Knicks must go all out to land Jalen Brunson

We can debate all day and all of the night what the Knicks crave at this point in their existence, and it’ll be a lively and long deliberation. A team that wins only 37 of its 82 games and finishes a full six games out of the NBA’s 10-team Eastern Conference tournament is in no way only one piece removed from glory.

But, as ever, the building block for this argument settles in the same place.

The Knicks need a point guard.

The Knicks have needed a point guard, in truth, since Charlie Ward’s last effective season, which was 2003. That’s 19 years ago.

The Knicks have had a few fleeting hopes — Stephon Marbury came home but never truly worked out. Raymond Felton was terrific, then traded, then terrific after being reacquired and then ate himself out of New York. Jason Kidd and Derrick Rose provided hints of what they once were, but they arrived a little long in the tooth. And, of course, there was this season’s calamitous partnership with Kemba Walker.

For a franchise that once boasted Dick McGuire, Clyde Frazier, Sugar Ray Richardson, Mark Jackson, Doc Rivers and Derek Harper, it has been an awful long time between reliable drinks of water.

“What the Knicks need, more than anything, is an undisputed leader on the floor, a classic point guard,” Jeff Van Gundy mused not long ago. “That ought to be priority one.”

Jalen Brunson
Jalen Brunson will be a free agent this offseason.
NBAE via Getty Images

In a perfect world — which is to say, a Knicks-centric world; which is to say, a world that hasn’t existed in decades — there is a perfect answer: Jalen Brunson. Brunson had a breakout year this year in Dallas. He has blossomed into a star, leading the Mavericks to the Western Conference finals. He is a free agent to be.

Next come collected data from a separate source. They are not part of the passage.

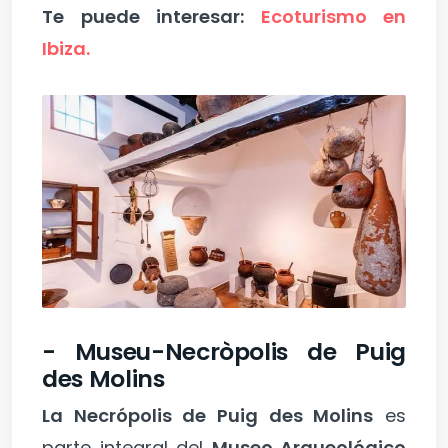
Te puede interesar:
Ecoturismo en
Ibiza.
- Museu-Necròpolis de Puig
des Molins
La Necrópolis de Puig des Molins
es
parte integral del
Museo Arqueológico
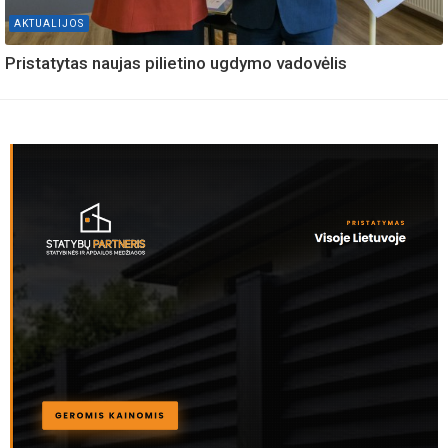
AKTUALIJOS
Pristatytas naujas pilietino ugdymo vadovėlis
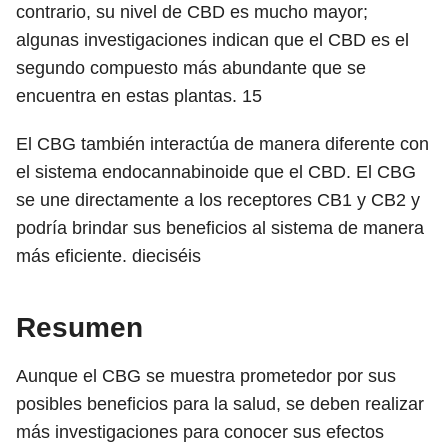
contrario, su nivel de CBD es mucho mayor;
algunas investigaciones indican que el CBD es el
segundo compuesto más abundante que se
encuentra en estas plantas.
15
El CBG también interactúa de manera diferente con
el sistema endocannabinoide que el CBD. El CBG
se une directamente a los receptores CB1 y CB2 y
podría brindar sus beneficios al sistema de manera
más eficiente.
dieciséis
Resumen
Aunque el CBG se muestra prometedor por sus
posibles beneficios para la salud, se deben realizar
más investigaciones para conocer sus efectos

“He is everything you ask in a player,” his college coach at Villanova, Jay Wright, said last year. “He’s selfish. He cares about both ends of the floor. And he’s obsessed with winning. Why wouldn’t you want Jalen Brunson on your team?”

As he has become an essential part of the Mavs’ success, it’s going to be harder and harder to pry him away from Mark Cuban, even if Brunson’s agent is CAA’s Sam Rose, who happens to be the son of the Knicks’ president.

A few years ago, prior to the 2020-21 season, the Knicks had a similar choice to make, when Toronto’s Fred VanVleet entered free agency, but they chose not to muscle up and outbid the Raptors — or even challenge them — preferring to remain “flexible” for last summer, which yielded a haul of Walker and Evan Fournier. That decision speaks for itself.

And it should speak, loudly and clearly, as to what Sam’s pop, Leon, needs to do. Rose was hired, after all, with the idea that his string of basketball relationships and an innovative mind could clear the Knicks’ path back to relevance. His relationship with the Brunson family dates to his old man, Rick, being Leon’s first-ever client. That part is secure.

Now, he needs to figure out a way to clear the decks and do what’s necessary to, at the least, make Jalen Brunson’s decision a little harder and allow the Knicks to make a competitive offer that’ll grab Brunson’s attention. If that involves including draft capital in order to lure someone to take Fournier or Nerlens Noel off their hands, so be it. Get it done.

Jalen Brunson
Jalen Brunson has elevated his game in the playoffs.
Getty Images

The Knicks have already forfeited their best opportunity to find a foundational point guard in the draft. In 2020, they took Obi Toppin with the eighth pick in that summer’s draft. While Toppin is certainly an intriguing player whose late-season surge opened some eyes, that meant bypassing both Tyrese Haliburton (picked by the Kings at 12 before being traded to Indiana last year) and Cole Anthony (the Magic took him at 15).

if the Knicks stay put at 11, that could yield TyTy Washington Jr., who showed promise as a freshman at Kentucky last year, and the Knicks have never been shy about collecting Wildcats on their roster. And, look: Sometimes, you get lucky. The Knicks found Jackson at 18 back in 1987, and he won Rookie of the Year.

But Leon Rose wasn’t hired because he owns a lucky horseshoe. He was hired because of who he knows and what he knows. And what he needs to know is this: If the Knicks are serious about taking a serious step forward, they need to keep after the best point guard available until they’re told he’s no longer available. That’s Jalen Brunson.